■ Your objective: At the line that holds "List each element's", start repeating, and keep going exactly through the final line of the material; include both ends and skip the pictures.

■ Data extract:

────────────────────────────────────────

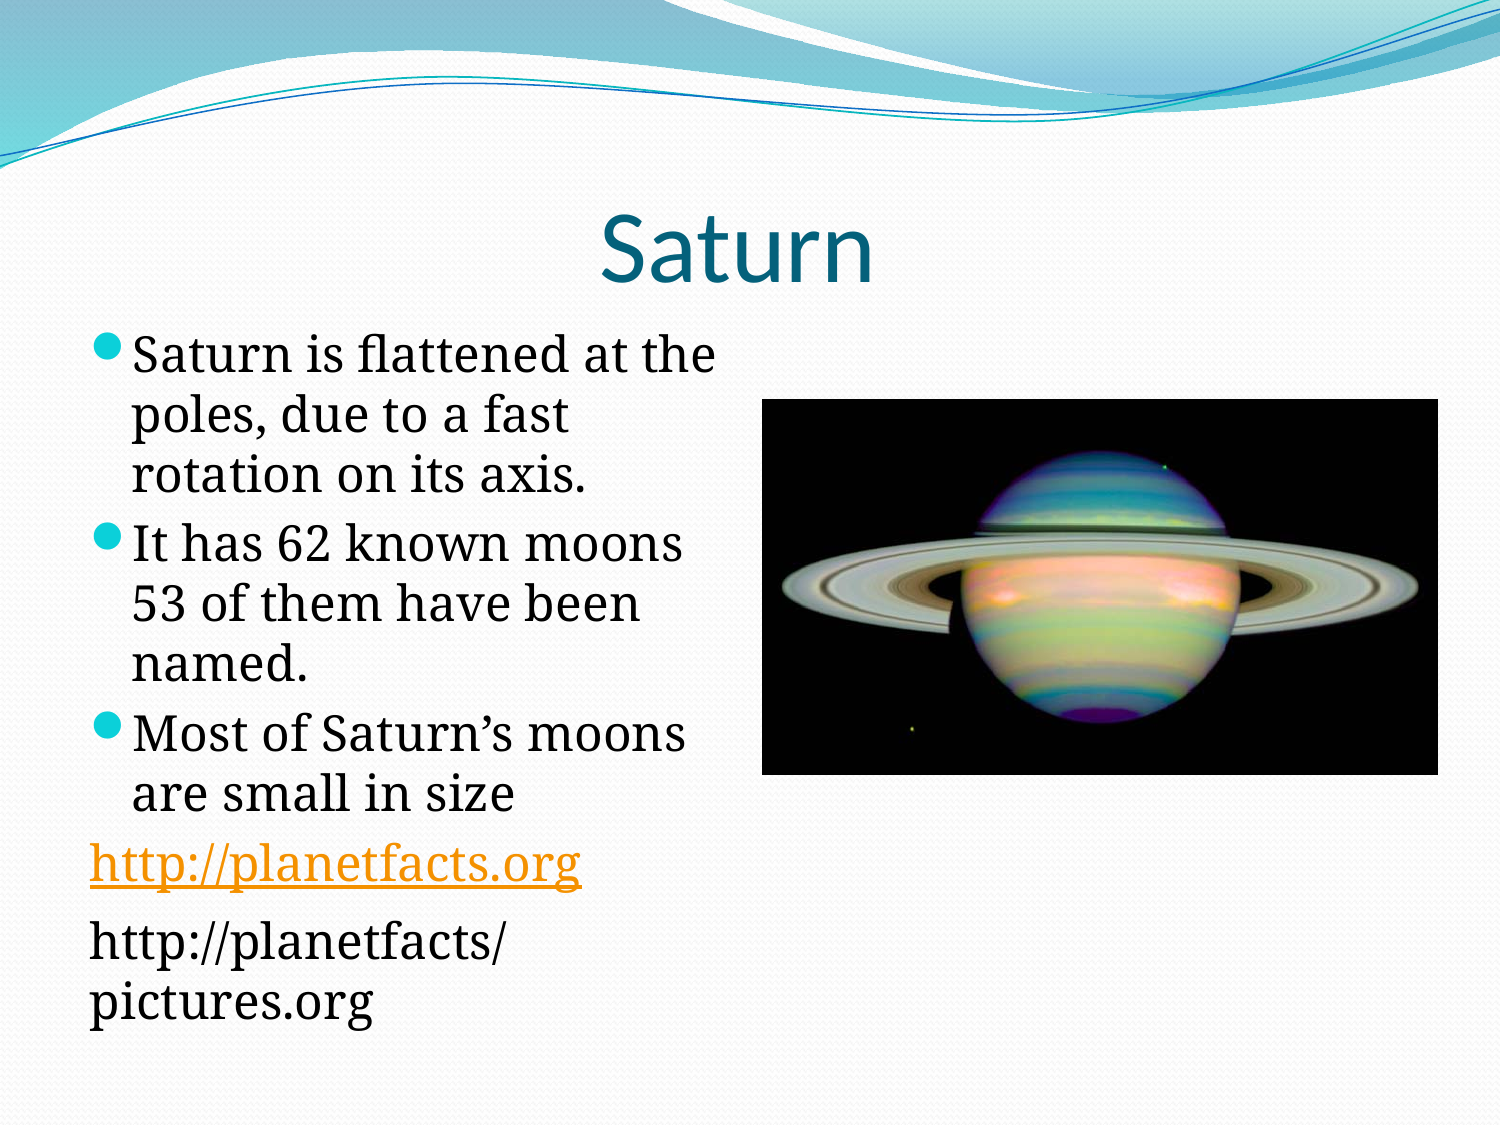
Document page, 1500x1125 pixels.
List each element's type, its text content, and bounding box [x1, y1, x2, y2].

list Saturn is flattened at the poles, due to a fast rotation on its axis. It has 62 known moons 53 of them have been named. Most of Saturn’s moons are small in size http://planetfacts.org http://planetfacts/pictures.org [75, 314, 738, 1043]
title Saturn [75, 115, 1425, 303]
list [762, 399, 1438, 776]
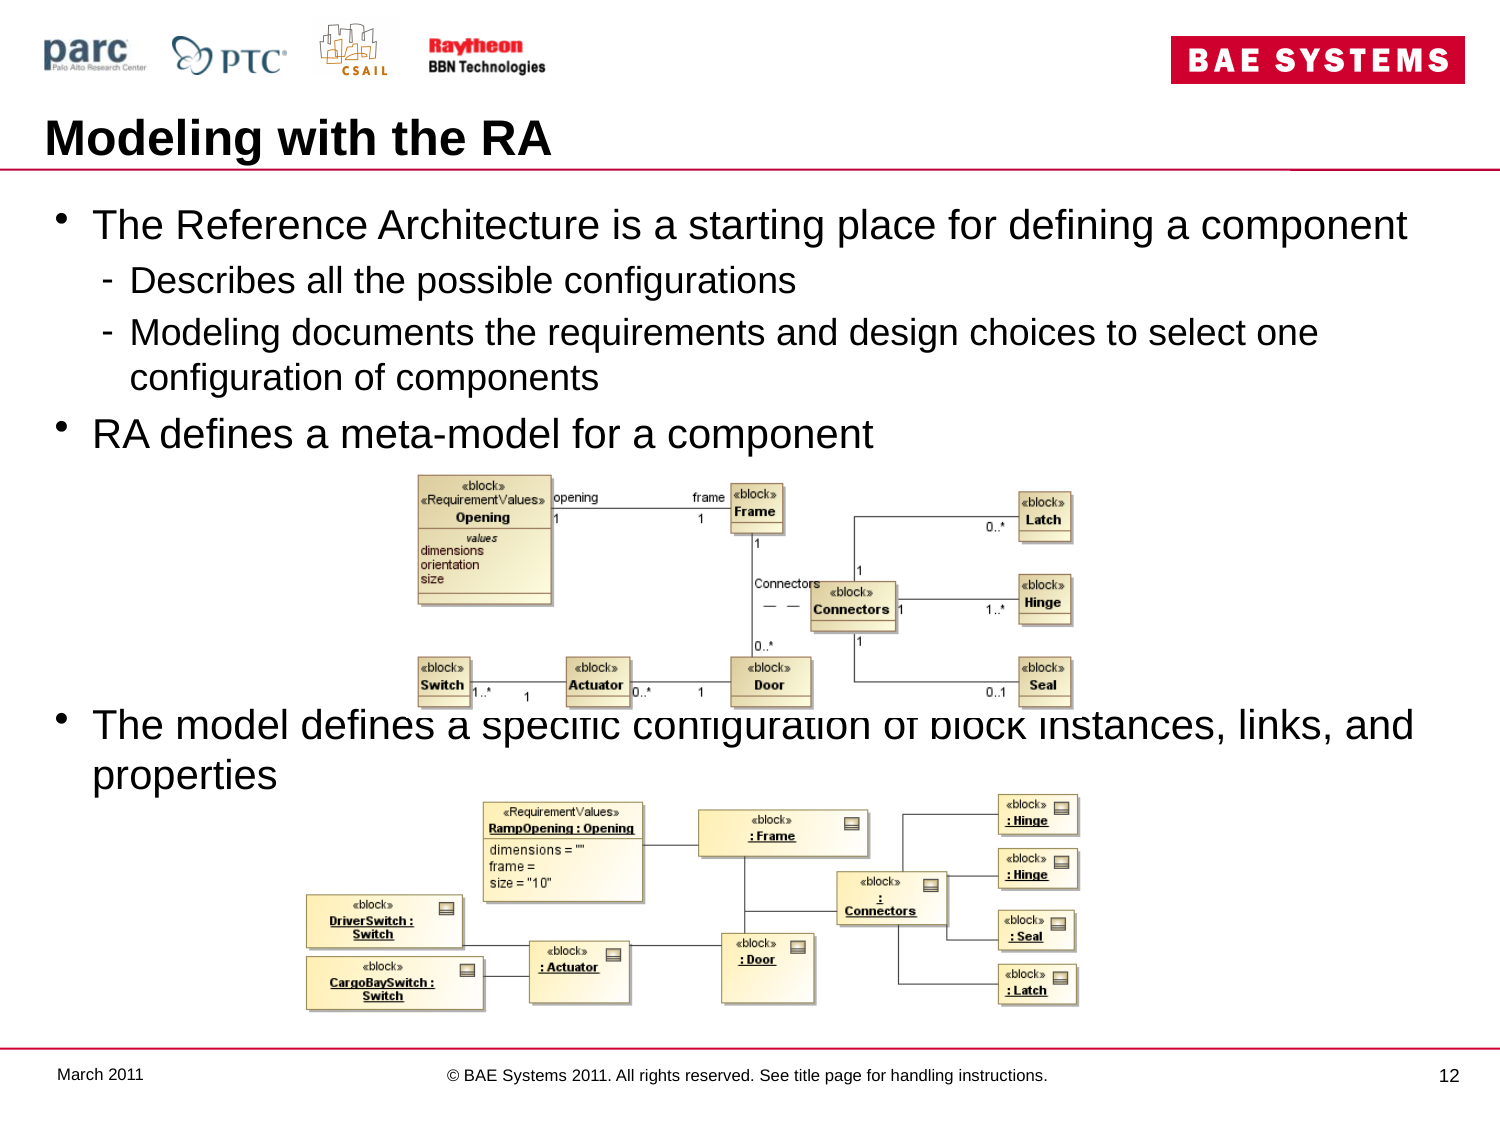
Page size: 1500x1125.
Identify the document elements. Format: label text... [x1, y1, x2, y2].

────────────────────────────────────────

■ The completed task:
List each element's type, its text content, and bounding box [x1, y1, x2, y2].

list Saturn is flattened at the poles, due to a fast rotation on its axis. It has 62 known moons 53 of them have been named. Most of Saturn’s moons are small in size http://planetfacts.org http://planetfacts/pictures.org [75, 314, 738, 1043]
title Saturn [75, 115, 1425, 303]
list [762, 399, 1438, 776]
Page size: 1500x1125.
Identify the document elements. Format: label text... [x1, y1, x2, y2].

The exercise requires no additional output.